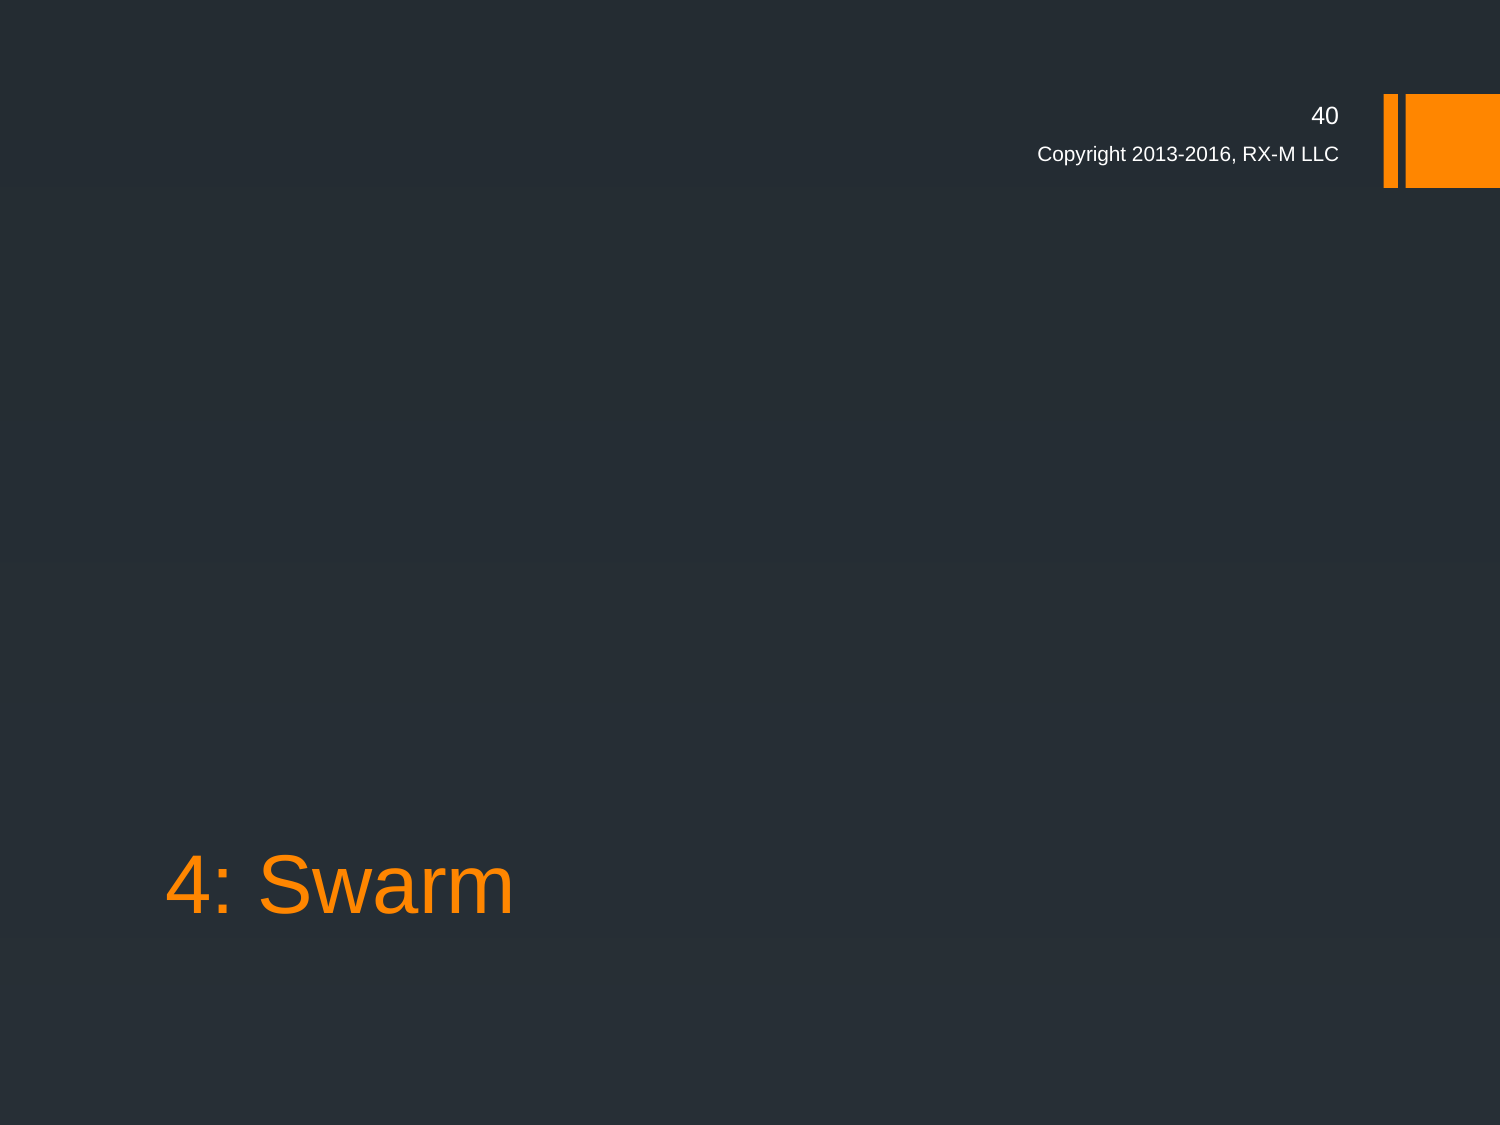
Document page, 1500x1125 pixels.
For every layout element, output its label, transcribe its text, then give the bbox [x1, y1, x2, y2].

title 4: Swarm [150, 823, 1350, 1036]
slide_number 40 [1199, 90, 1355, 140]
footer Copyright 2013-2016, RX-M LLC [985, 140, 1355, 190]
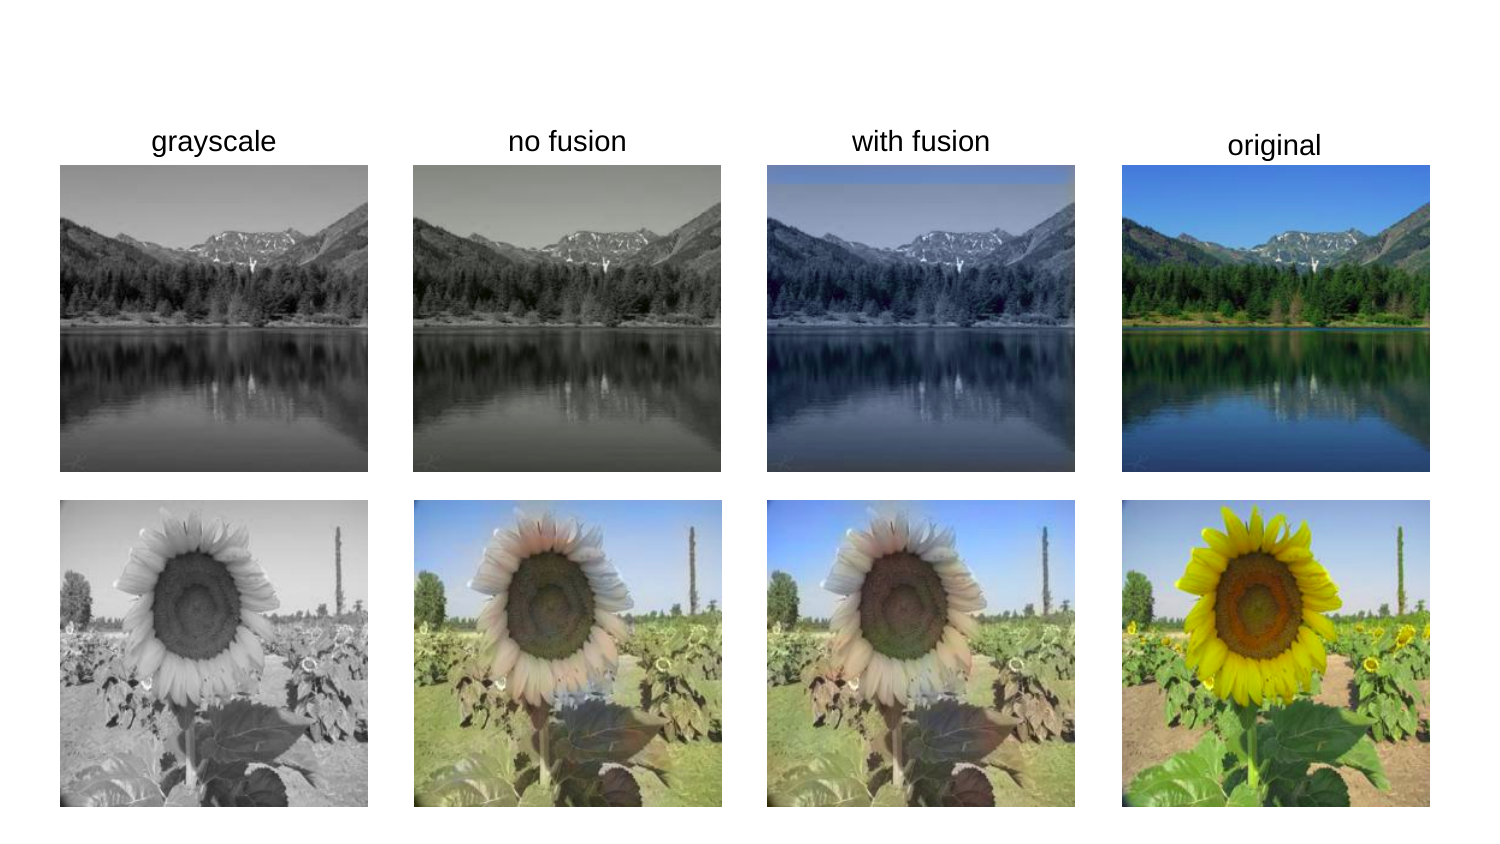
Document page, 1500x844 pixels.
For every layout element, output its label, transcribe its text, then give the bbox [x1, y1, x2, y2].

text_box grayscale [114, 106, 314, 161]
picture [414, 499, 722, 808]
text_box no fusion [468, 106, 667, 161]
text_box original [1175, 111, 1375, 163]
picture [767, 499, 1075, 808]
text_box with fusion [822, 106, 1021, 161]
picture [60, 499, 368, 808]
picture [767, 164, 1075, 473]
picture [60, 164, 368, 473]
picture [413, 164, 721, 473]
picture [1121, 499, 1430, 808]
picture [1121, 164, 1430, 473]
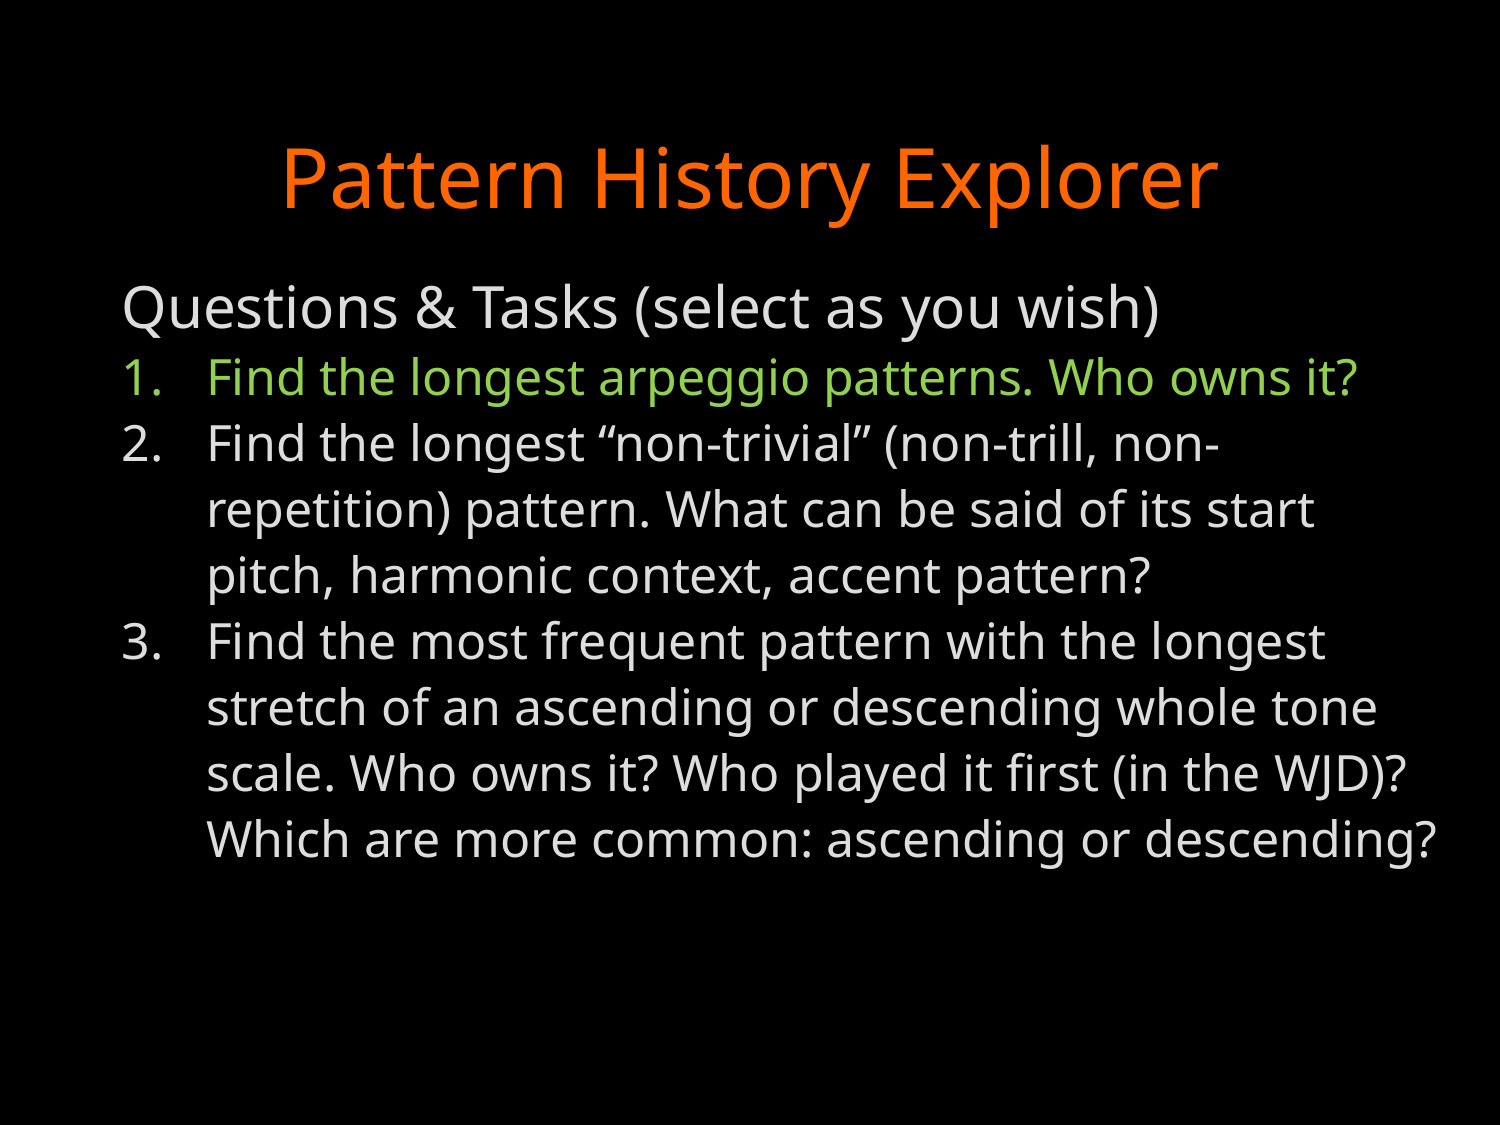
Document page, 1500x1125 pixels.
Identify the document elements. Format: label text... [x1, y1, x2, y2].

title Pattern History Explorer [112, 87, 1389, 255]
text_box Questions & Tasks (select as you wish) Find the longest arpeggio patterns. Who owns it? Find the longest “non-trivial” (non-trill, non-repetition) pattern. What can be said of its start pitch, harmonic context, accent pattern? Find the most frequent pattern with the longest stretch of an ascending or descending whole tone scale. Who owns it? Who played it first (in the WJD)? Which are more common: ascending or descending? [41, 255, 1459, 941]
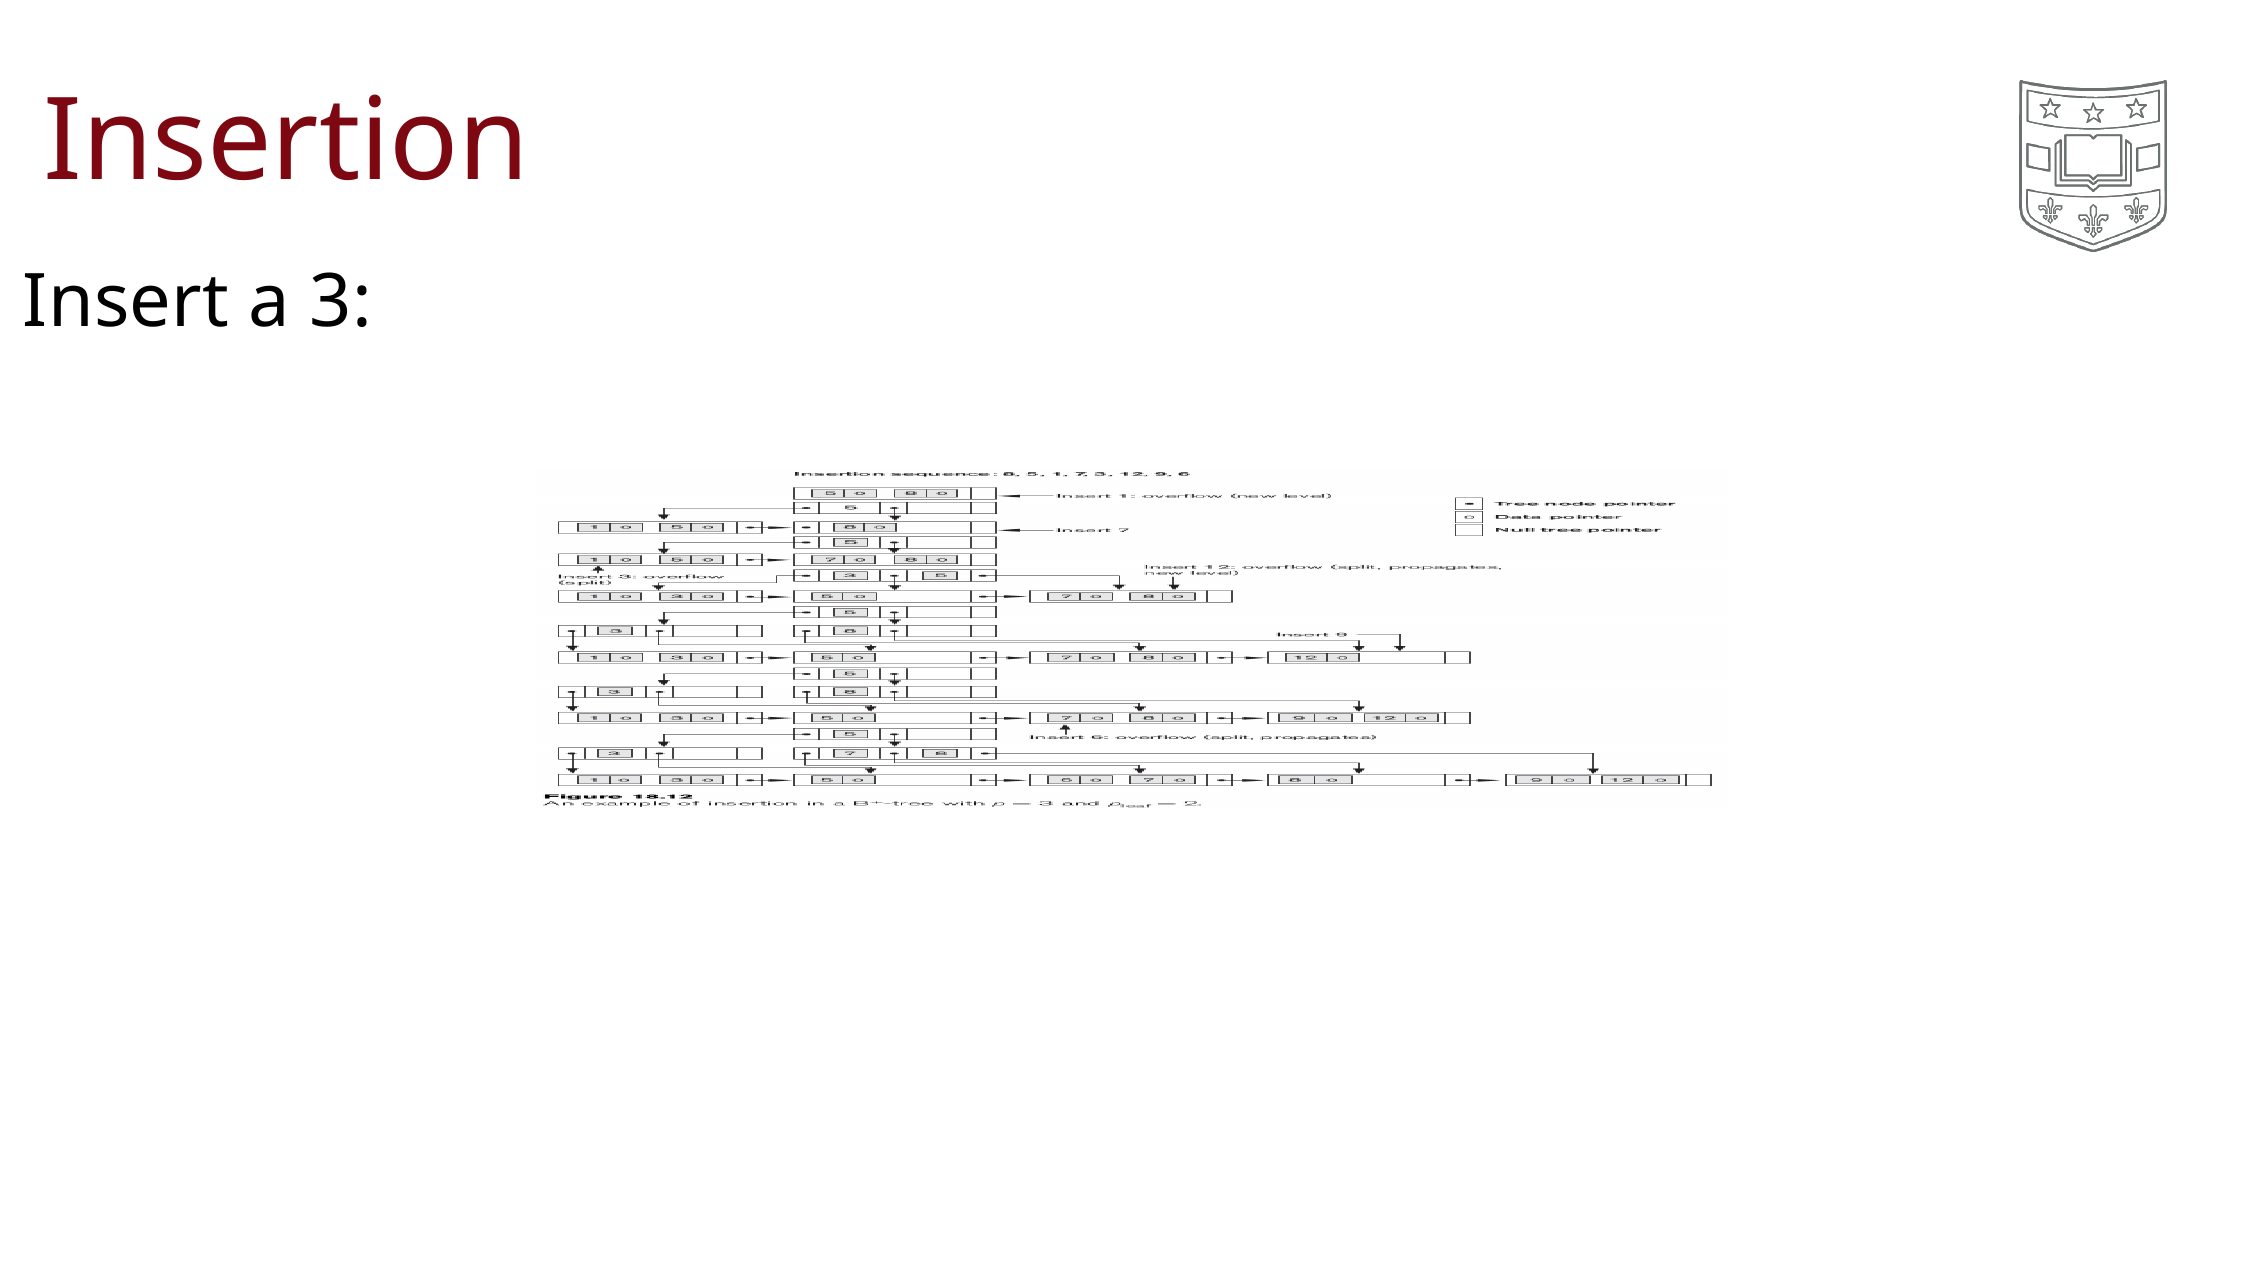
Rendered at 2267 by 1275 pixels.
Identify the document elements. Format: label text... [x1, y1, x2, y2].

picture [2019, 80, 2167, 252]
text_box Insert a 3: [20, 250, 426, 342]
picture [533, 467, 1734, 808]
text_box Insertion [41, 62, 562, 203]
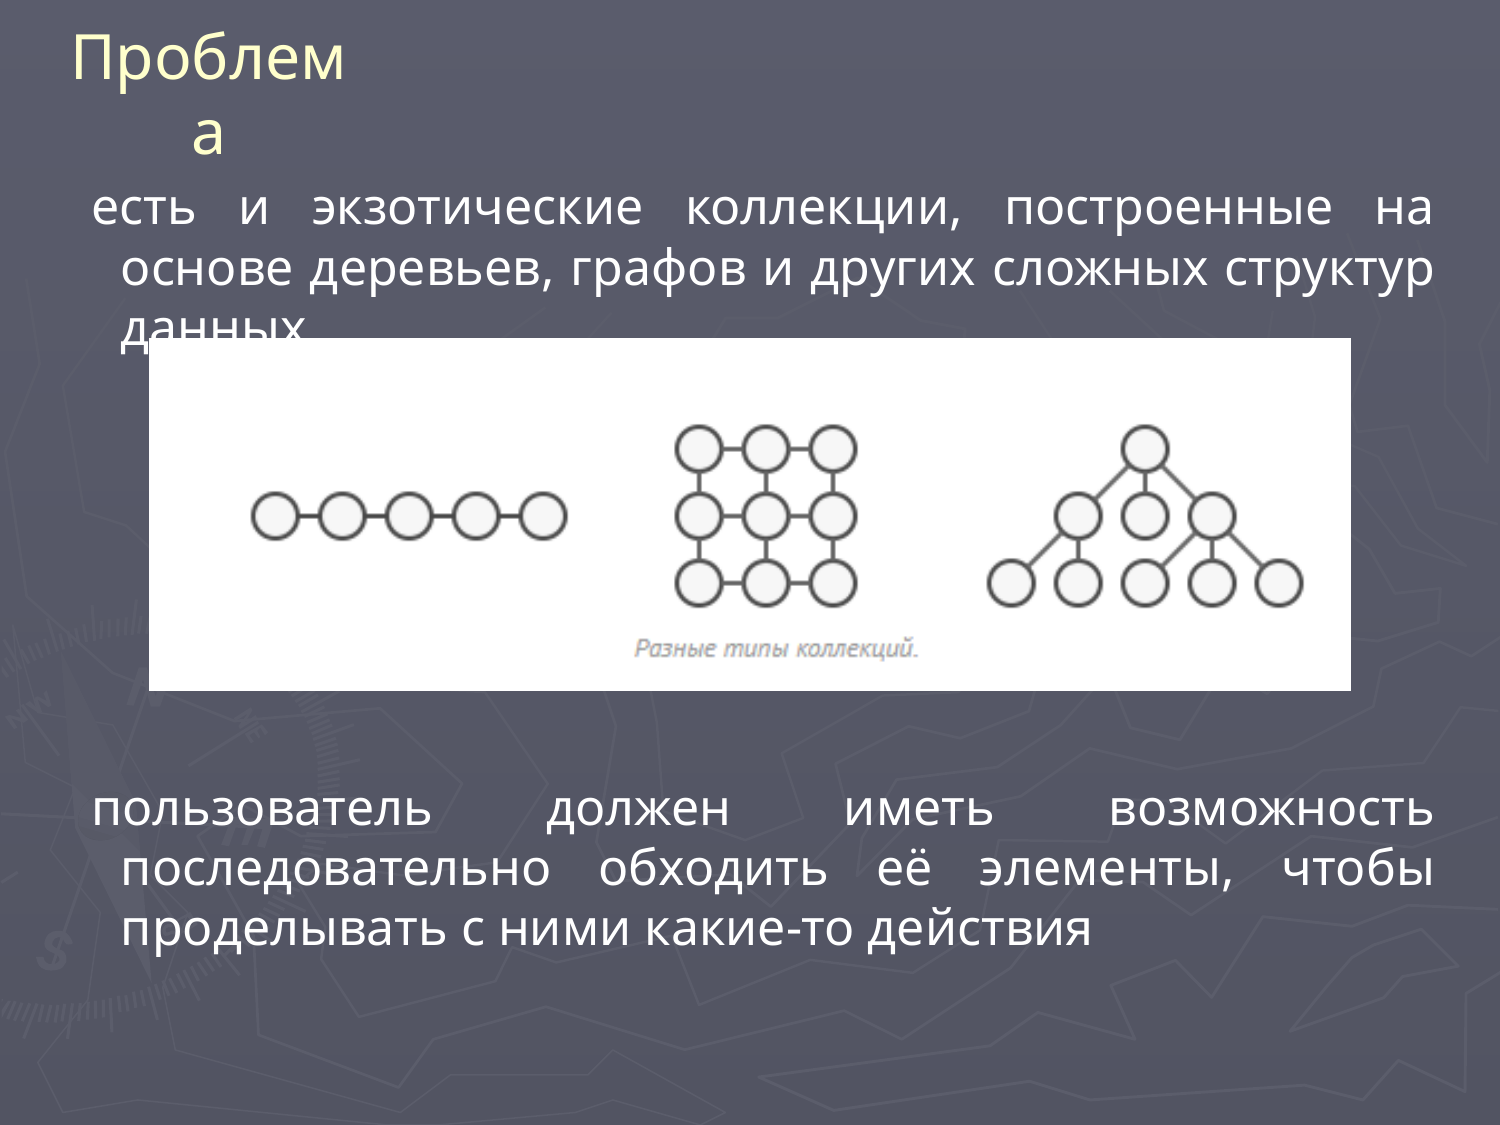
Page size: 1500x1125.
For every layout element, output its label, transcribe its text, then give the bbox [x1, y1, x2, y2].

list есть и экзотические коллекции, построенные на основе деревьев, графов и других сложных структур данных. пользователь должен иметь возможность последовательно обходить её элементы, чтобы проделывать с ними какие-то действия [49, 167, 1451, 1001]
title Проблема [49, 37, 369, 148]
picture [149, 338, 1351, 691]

The task:
Everything in the listing except the pictures must be reproduced exactly.

Response area:
Document page, 1500x1125 pixels.
For every layout element, output its label, transcribe its text, then give the bbox [x1, y1, x2, y2].

title 4: Swarm [150, 823, 1350, 1036]
slide_number 40 [1199, 90, 1355, 140]
footer Copyright 2013-2016, RX-M LLC [985, 140, 1355, 190]
Document page, 1500x844 pixels.
For every layout element, output its label, transcribe its text, then give the bbox [x1, y1, x2, y2].

text_box grayscale [114, 106, 314, 161]
picture [414, 499, 722, 808]
text_box no fusion [468, 106, 667, 161]
text_box original [1175, 111, 1375, 163]
picture [767, 499, 1075, 808]
text_box with fusion [822, 106, 1021, 161]
picture [60, 499, 368, 808]
picture [767, 164, 1075, 473]
picture [60, 164, 368, 473]
picture [413, 164, 721, 473]
picture [1121, 499, 1430, 808]
picture [1121, 164, 1430, 473]
Document page, 1500x1125 pixels.
Identify the document elements. Format: label text... [x1, y1, x2, y2].

title Pattern History Explorer [112, 87, 1389, 255]
text_box Questions & Tasks (select as you wish) Find the longest arpeggio patterns. Who owns it? Find the longest “non-trivial” (non-trill, non-repetition) pattern. What can be said of its start pitch, harmonic context, accent pattern? Find the most frequent pattern with the longest stretch of an ascending or descending whole tone scale. Who owns it? Who played it first (in the WJD)? Which are more common: ascending or descending? [41, 255, 1459, 941]
Rendered at 2267 by 1275 pixels.
Identify the document elements. Format: label text... [x1, y1, x2, y2].

picture [2019, 80, 2167, 252]
text_box Insert a 3: [20, 250, 426, 342]
picture [533, 467, 1734, 808]
text_box Insertion [41, 62, 562, 203]
Page size: 1500x1125.
For every layout element, output its label, transcribe its text, then give the bbox [x1, y1, x2, y2].

list есть и экзотические коллекции, построенные на основе деревьев, графов и других сложных структур данных. пользователь должен иметь возможность последовательно обходить её элементы, чтобы проделывать с ними какие-то действия [49, 167, 1451, 1001]
title Проблема [49, 37, 369, 148]
picture [149, 338, 1351, 691]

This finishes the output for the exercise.